How to minimize risk with using heated blankets

  • Get rid of old blankets: most blanket caused fires are caused by products older than 10 years, whose internal wiring/heating elements have degraded or been damaged. Newer blanket models have better wiring, and have auto shut-offs, and thermostats. 
  • Don’t put anything heavy on top: unless specifically stated, heated blankets are not meant to be laid on. This can cause damage to the internal wiring and heating elements. 
  • Avoid using spin cycle for washing: even if your heated blanket is washing machine safe, try not to use spin cycle, as the movements (twisting, tugging, etc.) can damage internal coils.
  • Keep pets away!: try and keep your pets away from your heated blankets, their teeth and claws can damage for heated blanket. If your pet is attracted to the heat, then you can either get them their own heated, or a low voltage heated blanket that won’t have the power to create a significant shock or fire threat (just won’t heat up as much).
  • Keep cords in sight: you may not want power cords visible, however, it is ill-advised to run them under your mattress, as this can damage the cord or trap excess heat.

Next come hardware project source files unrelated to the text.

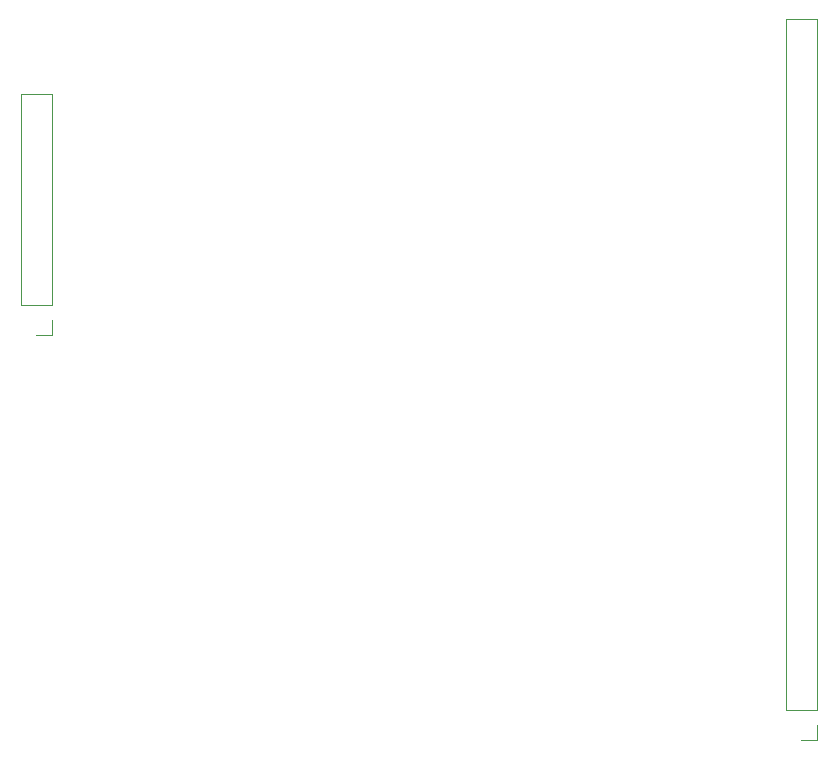
<source format=gbr>
G04 #@! TF.GenerationSoftware,KiCad,Pcbnew,(5.1.9-0-10_14)*
G04 #@! TF.CreationDate,2021-05-16T20:01:38-04:00*
G04 #@! TF.ProjectId,rw-piggyback,72772d70-6967-4677-9962-61636b2e6b69,rev?*
G04 #@! TF.SameCoordinates,Original*
G04 #@! TF.FileFunction,Legend,Bot*
G04 #@! TF.FilePolarity,Positive*
%FSLAX46Y46*%
G04 Gerber Fmt 4.6, Leading zero omitted, Abs format (unit mm)*
G04 Created by KiCad (PCBNEW (5.1.9-0-10_14)) date 2021-05-16 20:01:38*
%MOMM*%
%LPD*%
G01*
G04 APERTURE LIST*
%ADD10C,0.120000*%
G04 APERTURE END LIST*
D10*
X147895000Y-123190000D02*
X150555000Y-123190000D01*
X147895000Y-123190000D02*
X147895000Y-64710000D01*
X147895000Y-64710000D02*
X150555000Y-64710000D01*
X150555000Y-123190000D02*
X150555000Y-64710000D01*
X150555000Y-125790000D02*
X150555000Y-124460000D01*
X149225000Y-125790000D02*
X150555000Y-125790000D01*
X83125000Y-88900000D02*
X85785000Y-88900000D01*
X83125000Y-88900000D02*
X83125000Y-71060000D01*
X83125000Y-71060000D02*
X85785000Y-71060000D01*
X85785000Y-88900000D02*
X85785000Y-71060000D01*
X85785000Y-91500000D02*
X85785000Y-90170000D01*
X84455000Y-91500000D02*
X85785000Y-91500000D01*
M02*

</source>
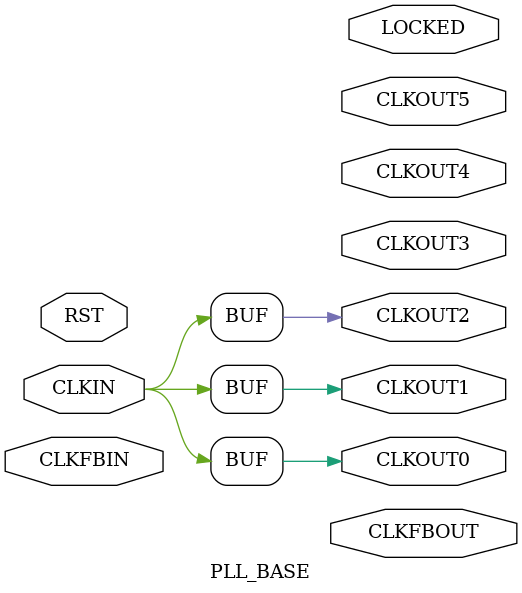
<source format=v>

module OBUFDS(output O, output OB, input I);
   assign O = I;
   assign OB = ~I;
endmodule

module BUFG(output O, input I);
   assign O = I;
endmodule

module PLL_BASE(	
		output CLKFBOUT,
		output CLKOUT0,
		output CLKOUT1,
		output CLKOUT2,
		output CLKOUT3,
		output CLKOUT4,
		output CLKOUT5,
		output LOCKED,
		input  RST,
		input  CLKFBIN,
		input  CLKIN
			);

   parameter BANDWIDTH = 0;
   parameter CLK_FEEDBACK = 0;
   parameter COMPENSATION = 0;
   parameter DIVCLK_DIVIDE = 0;
   parameter CLKFBOUT_MULT = 0;
   parameter CLKFBOUT_PHASE = 0;

   parameter CLKOUT0_DIVIDE = 0;
   parameter CLKOUT0_PHASE = 0;
   parameter CLKOUT0_DUTY_CYCLE = 0;

   parameter CLKOUT1_DIVIDE = 0;
   parameter CLKOUT1_PHASE = 0;
   parameter CLKOUT1_DUTY_CYCLE = 0;

   parameter CLKOUT2_DIVIDE = 0;
   parameter CLKOUT2_PHASE = 0;
   parameter CLKOUT2_DUTY_CYCLE = 0;

   parameter CLKIN_PERIOD = 0;
   parameter REF_JITTER = 0;

   assign CLKOUT0 = CLKIN;
   assign CLKOUT1 = CLKIN;
   assign CLKOUT2 = CLKIN;

endmodule

</source>
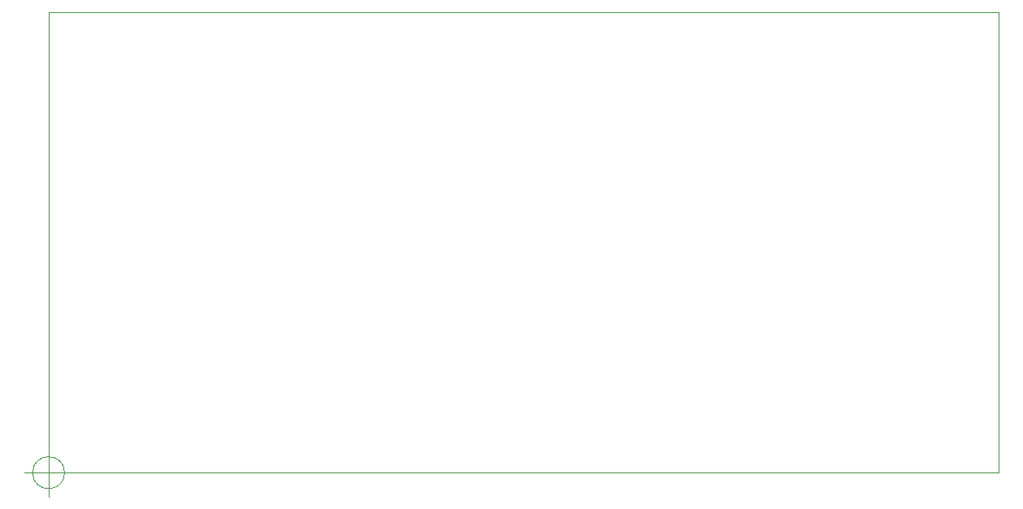
<source format=gbr>
G04 #@! TF.GenerationSoftware,KiCad,Pcbnew,(5.1.9-0-10_14)*
G04 #@! TF.CreationDate,2021-09-02T08:13:15+02:00*
G04 #@! TF.ProjectId,i2c-32io,6932632d-3332-4696-9f2e-6b696361645f,rev?*
G04 #@! TF.SameCoordinates,Original*
G04 #@! TF.FileFunction,Profile,NP*
%FSLAX46Y46*%
G04 Gerber Fmt 4.6, Leading zero omitted, Abs format (unit mm)*
G04 Created by KiCad (PCBNEW (5.1.9-0-10_14)) date 2021-09-02 08:13:15*
%MOMM*%
%LPD*%
G01*
G04 APERTURE LIST*
G04 #@! TA.AperFunction,Profile*
%ADD10C,0.050000*%
G04 #@! TD*
G04 APERTURE END LIST*
D10*
X21500000Y-65000000D02*
X21500000Y-113000000D01*
X120500000Y-65000000D02*
X21500000Y-65000000D01*
X120500000Y-113000000D02*
X120500000Y-65000000D01*
X21500000Y-113000000D02*
X120500000Y-113000000D01*
X23166666Y-113000000D02*
G75*
G03*
X23166666Y-113000000I-1666666J0D01*
G01*
X19000000Y-113000000D02*
X24000000Y-113000000D01*
X21500000Y-110500000D02*
X21500000Y-115500000D01*
M02*

</source>
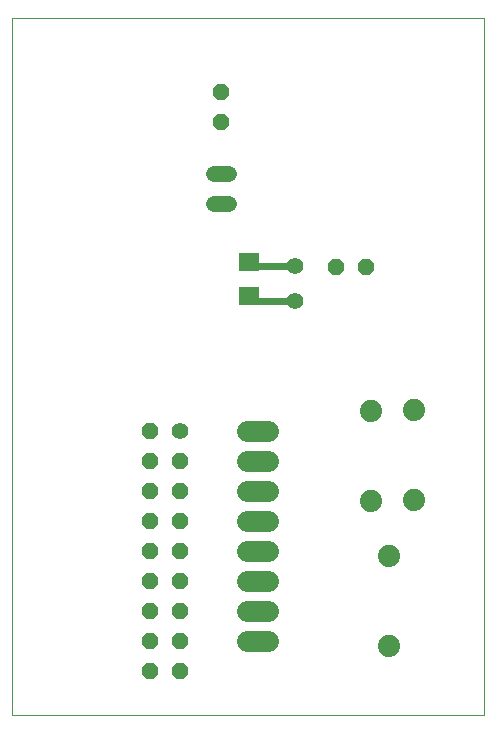
<source format=gtl>
G75*
%MOIN*%
%OFA0B0*%
%FSLAX25Y25*%
%IPPOS*%
%LPD*%
%AMOC8*
5,1,8,0,0,1.08239X$1,22.5*
%
%ADD10C,0.00000*%
%ADD11R,0.07098X0.06299*%
%ADD12OC8,0.05200*%
%ADD13C,0.05200*%
%ADD14C,0.05600*%
%ADD15OC8,0.05600*%
%ADD16C,0.07400*%
%ADD17C,0.07000*%
%ADD18R,0.03962X0.03962*%
%ADD19C,0.02400*%
D10*
X0001000Y0001000D02*
X0001000Y0233283D01*
X0158480Y0233283D01*
X0158480Y0001000D01*
X0001000Y0001000D01*
D11*
X0079976Y0140638D03*
X0079976Y0151835D03*
D12*
X0108913Y0150252D03*
X0118913Y0150252D03*
X0070882Y0198441D03*
X0070882Y0208441D03*
D13*
X0068282Y0181315D02*
X0073482Y0181315D01*
X0073482Y0171315D02*
X0068282Y0171315D01*
D14*
X0095488Y0150606D03*
X0095488Y0138795D03*
X0056945Y0095567D03*
D15*
X0056945Y0085567D03*
X0056945Y0075567D03*
X0056945Y0065567D03*
X0056945Y0055567D03*
X0056945Y0045567D03*
X0056945Y0035567D03*
X0056945Y0025567D03*
X0056945Y0015567D03*
X0046945Y0015567D03*
X0046945Y0025567D03*
X0046945Y0035567D03*
X0046945Y0045567D03*
X0046945Y0055567D03*
X0046945Y0065567D03*
X0046945Y0075567D03*
X0046945Y0085567D03*
X0046945Y0095567D03*
D16*
X0120843Y0102260D03*
X0135094Y0102575D03*
X0135094Y0072575D03*
X0126866Y0053815D03*
X0120843Y0072260D03*
X0126866Y0023815D03*
D17*
X0086508Y0025567D02*
X0079508Y0025567D01*
X0079508Y0035567D02*
X0086508Y0035567D01*
X0086508Y0045567D02*
X0079508Y0045567D01*
X0079508Y0055567D02*
X0086508Y0055567D01*
X0086508Y0065567D02*
X0079508Y0065567D01*
X0079508Y0075567D02*
X0086508Y0075567D01*
X0086508Y0085567D02*
X0079508Y0085567D01*
X0079508Y0095567D02*
X0086508Y0095567D01*
D18*
X0095488Y0138795D03*
X0095488Y0150606D03*
D19*
X0079740Y0150606D01*
X0079740Y0138795D02*
X0095488Y0138795D01*
M02*

</source>
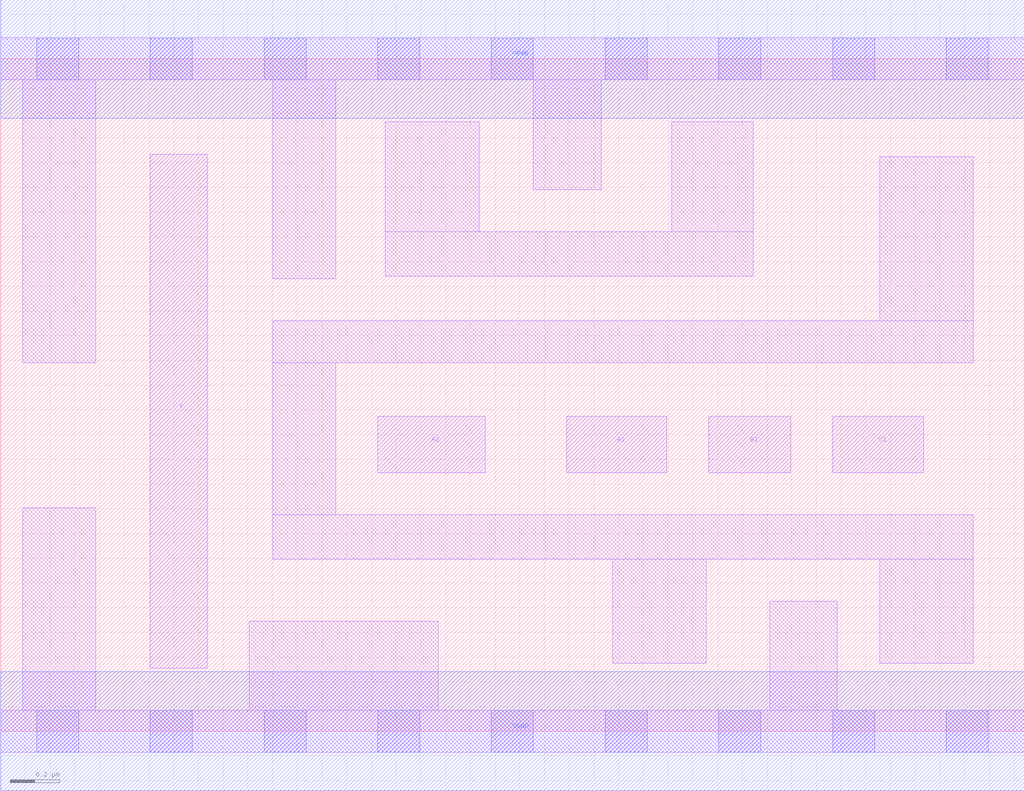
<source format=lef>
# Copyright 2020 The SkyWater PDK Authors
#
# Licensed under the Apache License, Version 2.0 (the "License");
# you may not use this file except in compliance with the License.
# You may obtain a copy of the License at
#
#     https://www.apache.org/licenses/LICENSE-2.0
#
# Unless required by applicable law or agreed to in writing, software
# distributed under the License is distributed on an "AS IS" BASIS,
# WITHOUT WARRANTIES OR CONDITIONS OF ANY KIND, either express or implied.
# See the License for the specific language governing permissions and
# limitations under the License.
#
# SPDX-License-Identifier: Apache-2.0

VERSION 5.7 ;
BUSBITCHARS "[]" ;
DIVIDERCHAR "/" ;
PROPERTYDEFINITIONS
  MACRO maskLayoutSubType STRING ;
  MACRO prCellType STRING ;
  MACRO originalViewName STRING ;
END PROPERTYDEFINITIONS
MACRO sky130_fd_sc_hdll__a211o_2
  ORIGIN  0.000000  0.000000 ;
  CLASS CORE ;
  SYMMETRY X Y R90 ;
  SIZE  4.140000 BY  2.720000 ;
  SITE unithd ;
  PIN A1
    ANTENNAGATEAREA  0.277500 ;
    DIRECTION INPUT ;
    USE SIGNAL ;
    PORT
      LAYER li1 ;
        RECT 2.290000 1.045000 2.695000 1.275000 ;
    END
  END A1
  PIN A2
    ANTENNAGATEAREA  0.277500 ;
    DIRECTION INPUT ;
    USE SIGNAL ;
    PORT
      LAYER li1 ;
        RECT 1.525000 1.045000 1.960000 1.275000 ;
    END
  END A2
  PIN B1
    ANTENNAGATEAREA  0.277500 ;
    DIRECTION INPUT ;
    USE SIGNAL ;
    PORT
      LAYER li1 ;
        RECT 2.865000 1.045000 3.195000 1.275000 ;
    END
  END B1
  PIN C1
    ANTENNAGATEAREA  0.277500 ;
    DIRECTION INPUT ;
    USE SIGNAL ;
    PORT
      LAYER li1 ;
        RECT 3.365000 1.045000 3.735000 1.275000 ;
    END
  END C1
  PIN X
    ANTENNADIFFAREA  0.504500 ;
    DIRECTION OUTPUT ;
    USE SIGNAL ;
    PORT
      LAYER li1 ;
        RECT 0.605000 0.255000 0.835000 2.335000 ;
    END
  END X
  PIN VGND
    DIRECTION INOUT ;
    USE GROUND ;
    PORT
      LAYER met1 ;
        RECT 0.000000 -0.240000 4.140000 0.240000 ;
    END
  END VGND
  PIN VPWR
    DIRECTION INOUT ;
    USE POWER ;
    PORT
      LAYER met1 ;
        RECT 0.000000 2.480000 4.140000 2.960000 ;
    END
  END VPWR
  OBS
    LAYER li1 ;
      RECT 0.000000 -0.085000 4.140000 0.085000 ;
      RECT 0.000000  2.635000 4.140000 2.805000 ;
      RECT 0.090000  0.085000 0.385000 0.905000 ;
      RECT 0.090000  1.490000 0.385000 2.635000 ;
      RECT 1.005000  0.085000 1.770000 0.445000 ;
      RECT 1.100000  0.695000 3.935000 0.875000 ;
      RECT 1.100000  0.875000 1.355000 1.490000 ;
      RECT 1.100000  1.490000 3.935000 1.660000 ;
      RECT 1.100000  1.830000 1.355000 2.635000 ;
      RECT 1.555000  1.840000 3.045000 2.020000 ;
      RECT 1.555000  2.020000 1.935000 2.465000 ;
      RECT 2.155000  2.190000 2.430000 2.635000 ;
      RECT 2.475000  0.275000 2.855000 0.695000 ;
      RECT 2.715000  2.020000 3.045000 2.465000 ;
      RECT 3.110000  0.085000 3.385000 0.525000 ;
      RECT 3.555000  0.275000 3.935000 0.695000 ;
      RECT 3.555000  1.660000 3.935000 2.325000 ;
    LAYER mcon ;
      RECT 0.145000 -0.085000 0.315000 0.085000 ;
      RECT 0.145000  2.635000 0.315000 2.805000 ;
      RECT 0.605000 -0.085000 0.775000 0.085000 ;
      RECT 0.605000  2.635000 0.775000 2.805000 ;
      RECT 1.065000 -0.085000 1.235000 0.085000 ;
      RECT 1.065000  2.635000 1.235000 2.805000 ;
      RECT 1.525000 -0.085000 1.695000 0.085000 ;
      RECT 1.525000  2.635000 1.695000 2.805000 ;
      RECT 1.985000 -0.085000 2.155000 0.085000 ;
      RECT 1.985000  2.635000 2.155000 2.805000 ;
      RECT 2.445000 -0.085000 2.615000 0.085000 ;
      RECT 2.445000  2.635000 2.615000 2.805000 ;
      RECT 2.905000 -0.085000 3.075000 0.085000 ;
      RECT 2.905000  2.635000 3.075000 2.805000 ;
      RECT 3.365000 -0.085000 3.535000 0.085000 ;
      RECT 3.365000  2.635000 3.535000 2.805000 ;
      RECT 3.825000 -0.085000 3.995000 0.085000 ;
      RECT 3.825000  2.635000 3.995000 2.805000 ;
  END
  PROPERTY maskLayoutSubType "abstract" ;
  PROPERTY prCellType "standard" ;
  PROPERTY originalViewName "layout" ;
END sky130_fd_sc_hdll__a211o_2
END LIBRARY

</source>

Safely store a heated blanket

  • Storing the cords: make sure to unplug the controls and cords. Place the controls and cord in a small bag. 
  • Fold your blanket (LOOSELY): you don’t want to fold your heated blanket tightly, as this can put pressure on the heating elements, and cause them to break.

  • Put heated blanket in a bag: put the heated blanket in a bag to protect from dirt, dust, and moisture. Then place the smaller cord and remote bag unit on top, so everything is stored together in the big bag (don’t want to lose anything).
  • Store it safely: put it on a shelf or in a box somewhere where it won’t be exposed to the elements, and won’t get too hot and/or cold. Avoid putting anything on top of the blanket when storing.


Heated blankets got their bad reputation for the degrading heating elements on heated blankets over 10 years old, and people not using or storing their heated blankets in the correct manner. 

Heated blankets are safe to use if you have newer ones, which are being made much more comprehensively, with safety and quality in mind. Always follow manufacturer instructions for use, storing, and washing. The above information is meant to consumers people about heated blankets, not replace manufacturer instructions.